---- Recorded information
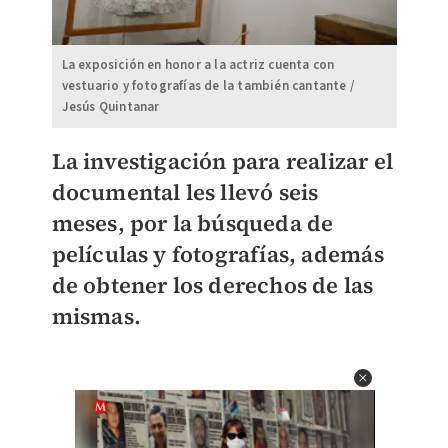
La exposición en honor a la actriz cuenta con
vestuario y fotografías de la también cantante /
Jesús Quintanar
La investigación para realizar el
documental les llevó seis
meses, por la búsqueda de
películas y fotografías, además
de obtener los derechos de las
mismas.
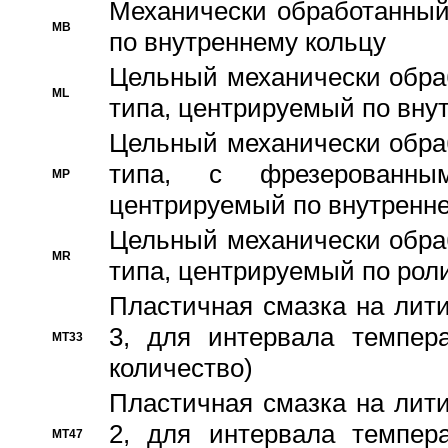
Механически обработанный
MB
по внутреннему кольцу
Цельный механически обра
ML
типа, центрируемый по вну
Цельный механически обра
типа, с фрезерованны
MP
центрируемый по внутренне
Цельный механически обра
MR
типа, центрируемый по рол
Пластичная смазка на лити
3, для интервала темпера
MT33
количество)
Пластичная смазка на лити
2, для интервала темпера
MT47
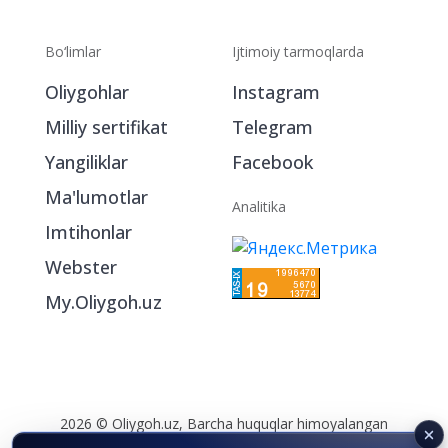
Bo‘limlar
Ijtimoiy tarmoqlarda
Oliygohlar
Instagram
Milliy sertifikat
Telegram
Yangiliklar
Facebook
Ma'lumotlar
Analitika
Imtihonlar
Webster
My.Oliygoh.uz
2026 © Oliygoh.uz, Barcha huquqlar himoyalangan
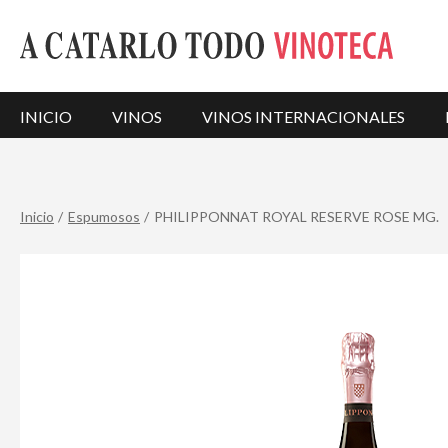
INICIO
VINOS
VINOS INTERNACIONALES
Inicio
Espumosos
PHILIPPONNAT ROYAL RESERVE ROSE MG.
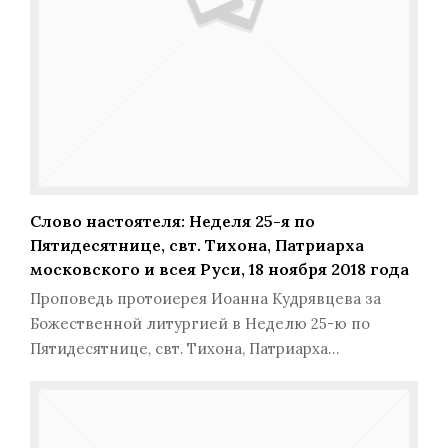
Слово настоятеля: Неделя 25-я по
Пятидесятнице, свт. Тихона, Патриарха
московского и всея Руси, 18 ноября 2018 года
Проповедь протоиерея Иоанна Кудрявцева за
Божественной литургией в Неделю 25-ю по
Пятидесятнице, свт. Тихона, Патриарха…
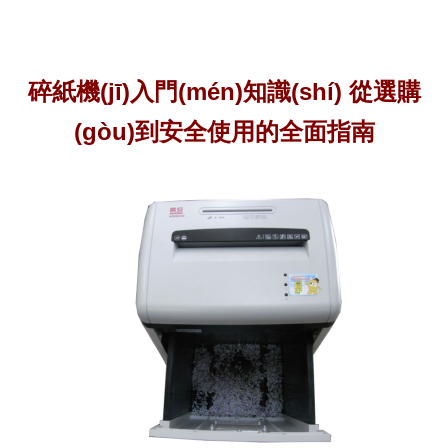
碎紙機(jī)入門(mén)知識(shí) 從選購
(gòu)到安全使用的全面指南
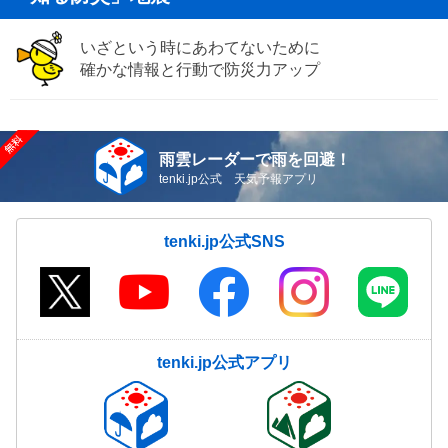
いざという時にあわてないために
確かな情報と行動で防災力アップ
雨雲レーダーで雨を回避！
tenki.jp公式 天気予報アプリ
tenki.jp公式SNS
tenki.jp公式アプリ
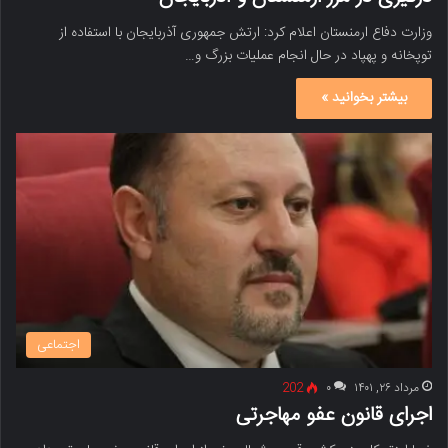
وزارت دفاع ارمنستان اعلام کرد: ارتش جمهوری آذربایجان با استفاده از
توپخانه و پهپاد در حال انجام عملیات بزرگ و…
بیشتر بخوانید »
اجتماعی
مرداد ۲۶, ۱۴۰۱
۰
202
اجرای قانون عفو مهاجرتی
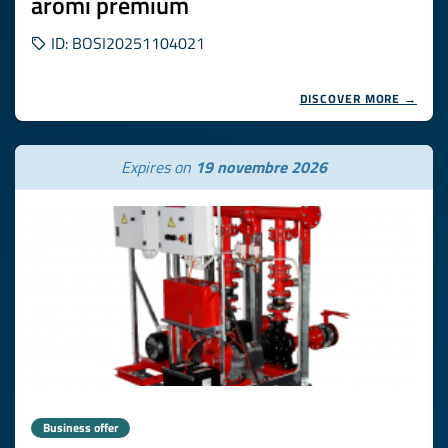
aromi premium
ID: BOSI20251104021
DISCOVER MORE →
Expires on
19 novembre 2026
Business offer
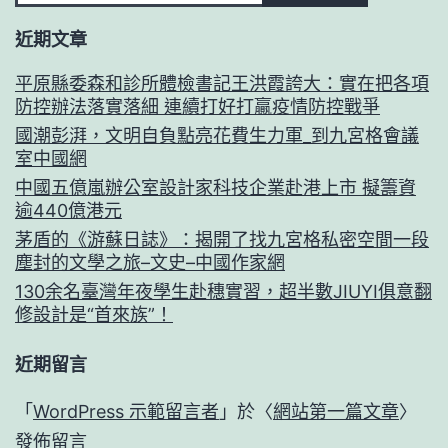
近期文章
平原縣委森和診所體檢書記王洪霞誇大：實在把各項
防控辦法落實落細 連續打好打贏疫情防控戰爭
國潮彭湃，文明自負點亮花費生力軍_到九宮格會議
室中國網
中國五億嵐辦公室設計家科技企業赴港上市 擬籌資
逾440億港元
茅盾的《游蘇日誌》：揭開了找九宮格私密空間一段
塵封的文學之旅–文史–中國作家網
130余名臺灣年夜學生赴穗實習，超半數JIUYI俱意翻
修設計是“首來族”！
近期留言
「
WordPress 示範留言者
」於〈
網站第一篇文章
〉
發佈留言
--------
**Exercise:** Within the data above, filter for lines containing the word "типа" and copy each one.

**Task output:**
типа, центрируемый по вну
типа, с фрезерованны
типа, центрируемый по рол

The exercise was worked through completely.